A metamorfose ou a deformação, nos desfechos, embora irreal, se apresenta como resultado lógico de acontecimentos reais e cotidianos. O leitor pode até imaginá-la, com antecedência. Esses desfechos não poderiam deixar de ser fantásticos. Do contrário, dificilmente o leitor os entenderia como metáforas. O braço de Noêmia, por exemplo, cresce para proteger o personagem-narrador. Se não crescesse desmesuradamente, até transformar-se em jibóia, como o leitor iria associar a idéia de proteção, apadrinhamento, a monstruosidade, coisa suja? Além do mais, esse braço é o direito, ou o da direita.

Noutros contos, entretanto, o elemento fantástico não espera por desfechos. É o que se vê em “Psicocinésia”, em que a filha excita o pai, resultando daí uma fenomenal aceleração de movimentos dos objetos da casa: levitação de cadeiras e pratos, chuva de pedras. O mito do incesto, tão maravilhosamente recriado por Sófocles. Com as mesmas características desta narrativa são “As Pulsações” e “Bugres”, ambas com sabor de mistério.

Embora o irreal esteja presente em quase todo o livro, não é menos verdade que Silveira de Souza seja um machadiano, mesmo nos contos mais fantásticos. Existe, porém, uma profunda diferença de tratamento entre estes e os contos psicológicos. Nuns os personagens são meras representações de entidades abstratas, como o remorso, a vingança, a culpa.
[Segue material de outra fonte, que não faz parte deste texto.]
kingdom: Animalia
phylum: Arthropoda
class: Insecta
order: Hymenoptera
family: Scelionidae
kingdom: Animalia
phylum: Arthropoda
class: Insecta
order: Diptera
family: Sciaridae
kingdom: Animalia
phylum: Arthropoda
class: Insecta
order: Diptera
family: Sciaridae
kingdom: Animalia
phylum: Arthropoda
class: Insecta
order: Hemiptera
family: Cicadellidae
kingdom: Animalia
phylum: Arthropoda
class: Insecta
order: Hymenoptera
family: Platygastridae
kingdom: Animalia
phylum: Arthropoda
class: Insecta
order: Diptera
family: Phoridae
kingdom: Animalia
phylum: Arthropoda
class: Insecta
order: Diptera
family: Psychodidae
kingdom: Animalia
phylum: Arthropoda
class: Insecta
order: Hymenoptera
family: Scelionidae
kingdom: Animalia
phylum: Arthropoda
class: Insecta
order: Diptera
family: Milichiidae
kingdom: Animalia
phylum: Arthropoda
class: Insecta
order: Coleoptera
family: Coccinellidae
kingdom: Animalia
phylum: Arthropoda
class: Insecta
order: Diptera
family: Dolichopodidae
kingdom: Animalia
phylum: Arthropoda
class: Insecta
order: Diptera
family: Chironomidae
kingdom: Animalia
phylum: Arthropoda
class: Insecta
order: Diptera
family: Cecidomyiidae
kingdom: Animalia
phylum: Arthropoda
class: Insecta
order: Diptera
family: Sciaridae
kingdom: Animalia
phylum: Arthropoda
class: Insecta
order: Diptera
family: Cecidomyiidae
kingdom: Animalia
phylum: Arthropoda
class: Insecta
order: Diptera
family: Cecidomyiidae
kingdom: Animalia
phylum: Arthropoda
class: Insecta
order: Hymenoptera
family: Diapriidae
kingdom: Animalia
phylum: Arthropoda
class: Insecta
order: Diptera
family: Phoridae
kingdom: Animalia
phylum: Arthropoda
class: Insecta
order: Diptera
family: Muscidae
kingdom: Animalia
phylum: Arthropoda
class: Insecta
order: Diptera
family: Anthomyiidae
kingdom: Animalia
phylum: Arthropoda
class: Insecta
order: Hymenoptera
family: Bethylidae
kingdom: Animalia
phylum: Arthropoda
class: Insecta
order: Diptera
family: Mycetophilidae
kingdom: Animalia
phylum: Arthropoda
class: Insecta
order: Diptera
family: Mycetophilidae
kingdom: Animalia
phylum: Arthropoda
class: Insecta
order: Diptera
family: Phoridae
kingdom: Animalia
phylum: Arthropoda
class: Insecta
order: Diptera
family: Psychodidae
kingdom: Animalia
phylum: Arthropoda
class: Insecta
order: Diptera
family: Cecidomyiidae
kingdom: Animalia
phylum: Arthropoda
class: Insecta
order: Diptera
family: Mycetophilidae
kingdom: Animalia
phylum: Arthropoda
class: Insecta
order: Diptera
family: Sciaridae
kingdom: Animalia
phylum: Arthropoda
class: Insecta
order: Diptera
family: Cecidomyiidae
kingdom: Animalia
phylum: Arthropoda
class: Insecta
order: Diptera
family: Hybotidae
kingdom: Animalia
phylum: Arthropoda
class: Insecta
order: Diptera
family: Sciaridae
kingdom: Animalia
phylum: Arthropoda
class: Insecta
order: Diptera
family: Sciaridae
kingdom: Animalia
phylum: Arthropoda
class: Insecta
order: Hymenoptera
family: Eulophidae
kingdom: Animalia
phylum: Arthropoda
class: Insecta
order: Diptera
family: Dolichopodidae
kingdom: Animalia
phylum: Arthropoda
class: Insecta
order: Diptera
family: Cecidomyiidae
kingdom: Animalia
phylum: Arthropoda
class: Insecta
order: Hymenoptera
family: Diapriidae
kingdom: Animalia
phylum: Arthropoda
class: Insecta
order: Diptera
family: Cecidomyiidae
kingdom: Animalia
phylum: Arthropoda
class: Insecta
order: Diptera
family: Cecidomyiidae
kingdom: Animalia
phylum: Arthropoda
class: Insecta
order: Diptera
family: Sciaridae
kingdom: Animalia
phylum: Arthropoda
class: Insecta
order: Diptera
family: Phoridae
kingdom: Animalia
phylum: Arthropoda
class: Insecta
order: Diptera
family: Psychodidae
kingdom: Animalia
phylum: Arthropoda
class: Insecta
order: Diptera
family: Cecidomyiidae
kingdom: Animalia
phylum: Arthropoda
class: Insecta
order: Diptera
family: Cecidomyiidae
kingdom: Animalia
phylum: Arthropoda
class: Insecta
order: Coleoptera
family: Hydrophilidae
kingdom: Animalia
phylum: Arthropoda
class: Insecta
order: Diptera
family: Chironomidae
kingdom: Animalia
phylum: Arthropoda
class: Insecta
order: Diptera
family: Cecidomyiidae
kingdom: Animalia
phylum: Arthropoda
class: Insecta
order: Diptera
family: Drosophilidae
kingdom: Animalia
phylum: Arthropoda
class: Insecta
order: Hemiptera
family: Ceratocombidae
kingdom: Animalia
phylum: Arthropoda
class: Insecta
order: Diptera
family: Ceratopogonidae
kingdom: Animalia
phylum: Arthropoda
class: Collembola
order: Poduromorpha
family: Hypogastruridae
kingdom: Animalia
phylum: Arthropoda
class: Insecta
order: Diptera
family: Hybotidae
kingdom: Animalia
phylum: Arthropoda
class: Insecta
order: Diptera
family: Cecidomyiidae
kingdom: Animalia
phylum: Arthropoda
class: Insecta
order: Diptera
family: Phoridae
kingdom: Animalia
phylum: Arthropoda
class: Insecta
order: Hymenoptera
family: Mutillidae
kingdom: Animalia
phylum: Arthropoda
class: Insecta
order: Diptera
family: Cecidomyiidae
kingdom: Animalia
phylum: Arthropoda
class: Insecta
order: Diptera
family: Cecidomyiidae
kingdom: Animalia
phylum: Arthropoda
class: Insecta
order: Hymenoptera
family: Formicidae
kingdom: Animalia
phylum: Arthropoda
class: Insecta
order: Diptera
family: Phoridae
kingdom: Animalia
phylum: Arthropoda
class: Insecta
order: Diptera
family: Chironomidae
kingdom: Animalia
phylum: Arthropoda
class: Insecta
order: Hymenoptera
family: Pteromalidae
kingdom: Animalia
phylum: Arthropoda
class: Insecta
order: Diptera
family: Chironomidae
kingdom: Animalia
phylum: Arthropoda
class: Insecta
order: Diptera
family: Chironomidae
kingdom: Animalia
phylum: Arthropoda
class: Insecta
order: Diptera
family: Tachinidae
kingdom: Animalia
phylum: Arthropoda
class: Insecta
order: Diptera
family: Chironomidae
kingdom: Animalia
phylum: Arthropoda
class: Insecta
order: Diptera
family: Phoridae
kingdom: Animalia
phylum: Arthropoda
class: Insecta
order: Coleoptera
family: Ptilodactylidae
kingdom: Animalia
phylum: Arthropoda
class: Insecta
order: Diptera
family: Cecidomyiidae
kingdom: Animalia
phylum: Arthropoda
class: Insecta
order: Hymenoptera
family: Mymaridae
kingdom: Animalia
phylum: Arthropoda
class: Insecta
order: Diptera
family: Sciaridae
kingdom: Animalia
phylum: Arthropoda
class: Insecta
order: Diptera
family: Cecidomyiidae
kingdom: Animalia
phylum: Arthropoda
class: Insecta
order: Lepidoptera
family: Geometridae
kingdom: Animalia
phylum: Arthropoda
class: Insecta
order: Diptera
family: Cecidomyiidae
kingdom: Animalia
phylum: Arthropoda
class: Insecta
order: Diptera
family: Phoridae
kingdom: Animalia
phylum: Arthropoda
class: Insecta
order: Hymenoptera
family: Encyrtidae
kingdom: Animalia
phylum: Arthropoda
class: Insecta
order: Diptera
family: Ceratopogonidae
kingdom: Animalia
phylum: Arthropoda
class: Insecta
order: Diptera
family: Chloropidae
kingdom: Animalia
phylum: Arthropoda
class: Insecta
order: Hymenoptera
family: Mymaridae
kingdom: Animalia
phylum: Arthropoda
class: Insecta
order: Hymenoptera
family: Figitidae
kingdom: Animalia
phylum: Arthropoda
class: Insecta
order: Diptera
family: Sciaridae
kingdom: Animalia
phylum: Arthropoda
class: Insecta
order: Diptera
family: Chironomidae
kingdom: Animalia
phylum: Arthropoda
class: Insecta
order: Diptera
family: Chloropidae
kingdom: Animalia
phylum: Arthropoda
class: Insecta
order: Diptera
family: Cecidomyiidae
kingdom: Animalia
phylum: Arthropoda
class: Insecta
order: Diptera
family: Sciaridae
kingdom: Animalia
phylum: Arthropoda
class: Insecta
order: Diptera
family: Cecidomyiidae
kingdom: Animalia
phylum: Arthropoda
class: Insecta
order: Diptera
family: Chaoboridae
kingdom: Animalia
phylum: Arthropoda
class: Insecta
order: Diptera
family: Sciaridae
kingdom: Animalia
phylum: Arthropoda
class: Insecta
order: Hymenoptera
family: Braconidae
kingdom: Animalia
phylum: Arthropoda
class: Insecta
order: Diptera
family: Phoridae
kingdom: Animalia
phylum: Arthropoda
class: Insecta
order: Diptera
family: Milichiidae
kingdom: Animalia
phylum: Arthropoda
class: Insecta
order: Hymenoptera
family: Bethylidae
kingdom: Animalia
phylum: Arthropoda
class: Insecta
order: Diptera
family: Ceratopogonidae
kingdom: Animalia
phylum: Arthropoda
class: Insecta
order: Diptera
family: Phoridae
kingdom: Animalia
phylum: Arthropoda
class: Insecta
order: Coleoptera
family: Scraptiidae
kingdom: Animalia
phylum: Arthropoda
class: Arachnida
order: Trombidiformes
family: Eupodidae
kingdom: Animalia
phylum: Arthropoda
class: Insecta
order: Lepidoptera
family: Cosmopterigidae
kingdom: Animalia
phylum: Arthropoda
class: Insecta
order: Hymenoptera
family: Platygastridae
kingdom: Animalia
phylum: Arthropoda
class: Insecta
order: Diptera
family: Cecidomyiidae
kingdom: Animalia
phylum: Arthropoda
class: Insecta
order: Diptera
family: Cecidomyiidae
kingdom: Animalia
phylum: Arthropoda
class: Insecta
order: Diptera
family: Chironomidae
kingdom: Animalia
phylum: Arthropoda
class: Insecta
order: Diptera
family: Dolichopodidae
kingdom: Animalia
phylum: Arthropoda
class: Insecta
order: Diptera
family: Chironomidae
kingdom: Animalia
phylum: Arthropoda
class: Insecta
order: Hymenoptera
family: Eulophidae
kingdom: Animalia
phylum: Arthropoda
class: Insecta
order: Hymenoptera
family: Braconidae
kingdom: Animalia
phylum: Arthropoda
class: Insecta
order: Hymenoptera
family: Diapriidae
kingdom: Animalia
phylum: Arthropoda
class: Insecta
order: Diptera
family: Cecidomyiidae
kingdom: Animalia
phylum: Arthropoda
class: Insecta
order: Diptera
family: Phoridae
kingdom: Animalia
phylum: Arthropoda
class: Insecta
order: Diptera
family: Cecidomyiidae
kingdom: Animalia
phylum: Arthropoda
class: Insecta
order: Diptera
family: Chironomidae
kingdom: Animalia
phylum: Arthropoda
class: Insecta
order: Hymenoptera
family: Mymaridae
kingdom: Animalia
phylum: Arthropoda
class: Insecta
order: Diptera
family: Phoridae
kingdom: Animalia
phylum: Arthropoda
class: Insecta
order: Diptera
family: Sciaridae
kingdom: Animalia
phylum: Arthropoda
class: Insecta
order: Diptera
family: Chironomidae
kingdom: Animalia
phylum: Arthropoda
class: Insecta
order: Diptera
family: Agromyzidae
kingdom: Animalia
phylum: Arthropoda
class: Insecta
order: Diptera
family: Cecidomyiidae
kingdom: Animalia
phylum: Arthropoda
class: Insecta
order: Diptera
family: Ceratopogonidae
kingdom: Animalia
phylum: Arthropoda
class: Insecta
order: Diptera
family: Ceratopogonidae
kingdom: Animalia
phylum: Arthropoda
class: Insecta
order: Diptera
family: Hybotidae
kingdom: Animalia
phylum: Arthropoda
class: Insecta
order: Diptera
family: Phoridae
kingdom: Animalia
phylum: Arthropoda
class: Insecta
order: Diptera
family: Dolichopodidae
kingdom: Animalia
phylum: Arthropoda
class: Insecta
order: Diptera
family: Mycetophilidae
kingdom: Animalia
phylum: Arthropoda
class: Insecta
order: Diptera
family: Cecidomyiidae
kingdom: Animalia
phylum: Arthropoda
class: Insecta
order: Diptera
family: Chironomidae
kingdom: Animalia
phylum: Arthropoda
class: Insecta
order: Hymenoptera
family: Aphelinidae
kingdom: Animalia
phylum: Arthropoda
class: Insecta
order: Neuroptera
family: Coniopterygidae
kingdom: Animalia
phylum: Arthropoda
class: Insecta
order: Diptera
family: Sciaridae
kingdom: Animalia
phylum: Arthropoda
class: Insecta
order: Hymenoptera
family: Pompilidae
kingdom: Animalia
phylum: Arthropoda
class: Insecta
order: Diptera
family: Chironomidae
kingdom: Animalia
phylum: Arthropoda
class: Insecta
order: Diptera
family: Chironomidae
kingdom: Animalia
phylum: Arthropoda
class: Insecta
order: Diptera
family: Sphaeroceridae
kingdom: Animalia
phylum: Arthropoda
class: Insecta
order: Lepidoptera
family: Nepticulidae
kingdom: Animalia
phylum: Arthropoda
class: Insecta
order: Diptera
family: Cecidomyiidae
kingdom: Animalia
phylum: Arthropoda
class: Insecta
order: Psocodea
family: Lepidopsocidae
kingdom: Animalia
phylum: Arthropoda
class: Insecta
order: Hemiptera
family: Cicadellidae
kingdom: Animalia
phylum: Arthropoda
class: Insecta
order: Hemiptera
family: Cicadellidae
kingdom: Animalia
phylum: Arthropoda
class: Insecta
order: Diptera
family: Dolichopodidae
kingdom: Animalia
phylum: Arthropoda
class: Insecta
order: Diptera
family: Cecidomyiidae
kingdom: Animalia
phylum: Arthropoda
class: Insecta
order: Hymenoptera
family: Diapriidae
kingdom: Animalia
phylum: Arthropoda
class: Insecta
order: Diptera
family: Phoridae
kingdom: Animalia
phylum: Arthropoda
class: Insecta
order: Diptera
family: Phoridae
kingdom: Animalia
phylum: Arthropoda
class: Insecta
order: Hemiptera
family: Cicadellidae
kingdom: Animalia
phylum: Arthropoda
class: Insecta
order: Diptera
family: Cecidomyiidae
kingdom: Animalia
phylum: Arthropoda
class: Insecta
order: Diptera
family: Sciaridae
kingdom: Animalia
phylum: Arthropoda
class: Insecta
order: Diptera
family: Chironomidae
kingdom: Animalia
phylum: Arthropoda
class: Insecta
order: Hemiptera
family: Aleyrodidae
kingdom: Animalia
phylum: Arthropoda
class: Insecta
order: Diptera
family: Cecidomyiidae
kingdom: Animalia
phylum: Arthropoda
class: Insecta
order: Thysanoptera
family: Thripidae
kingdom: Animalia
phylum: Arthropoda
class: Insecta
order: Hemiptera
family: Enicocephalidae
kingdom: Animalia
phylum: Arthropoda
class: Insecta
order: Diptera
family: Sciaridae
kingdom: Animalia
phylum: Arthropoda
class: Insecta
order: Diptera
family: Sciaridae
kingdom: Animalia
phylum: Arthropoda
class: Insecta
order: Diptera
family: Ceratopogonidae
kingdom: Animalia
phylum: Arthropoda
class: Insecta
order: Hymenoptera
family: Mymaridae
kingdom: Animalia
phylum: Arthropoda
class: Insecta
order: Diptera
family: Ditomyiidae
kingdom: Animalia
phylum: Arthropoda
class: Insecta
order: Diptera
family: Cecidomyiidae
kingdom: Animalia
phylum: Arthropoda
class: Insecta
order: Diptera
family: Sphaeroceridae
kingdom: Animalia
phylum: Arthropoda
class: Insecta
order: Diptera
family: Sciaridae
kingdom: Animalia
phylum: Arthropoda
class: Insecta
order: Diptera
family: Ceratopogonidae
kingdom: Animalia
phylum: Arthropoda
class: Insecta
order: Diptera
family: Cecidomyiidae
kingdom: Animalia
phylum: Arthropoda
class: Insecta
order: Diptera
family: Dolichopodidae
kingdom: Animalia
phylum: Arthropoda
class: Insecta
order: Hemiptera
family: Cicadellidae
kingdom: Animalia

A presença deles é imprescindível unicamente por ser impossível escrever prosa de ficção sem personagem. Noutros, importa a relação entre eles.

Em “IRPVII” o tema é a burocracia, já satirizada por inúmeros contistas. Em outros quatro contos a análise psicológica dos personagens assume o primeiro plano. É o que se vê em “Os Pequenos Desencontros” e, sobretudo, em “Exercícios Burgueses”. Bem construídos, num as dificuldades de um casal de reencontrarem o caminho do hotel são a gota d’água para o rompimento da união deles, pretexto para o fim do relacionamento amoroso já minado por “mil pequenos desencontros e frustrações”. O narrador não dá ao leitor, ainda assim, um só indício dessa situação anterior, a não ser nas últimas linhas da narrativa. Noutro, mais machadiano ainda, o clássico triângulo amoroso, duas figuras díspares em diálogo angustiante.

Talvez a visão poética de Jorge de Lima seja isso mesmo que Silveira de Souza conseguiu situar nos seus relatos, porque não estamos imunes às chamas do que chamamos irreal – tão dentro de nós.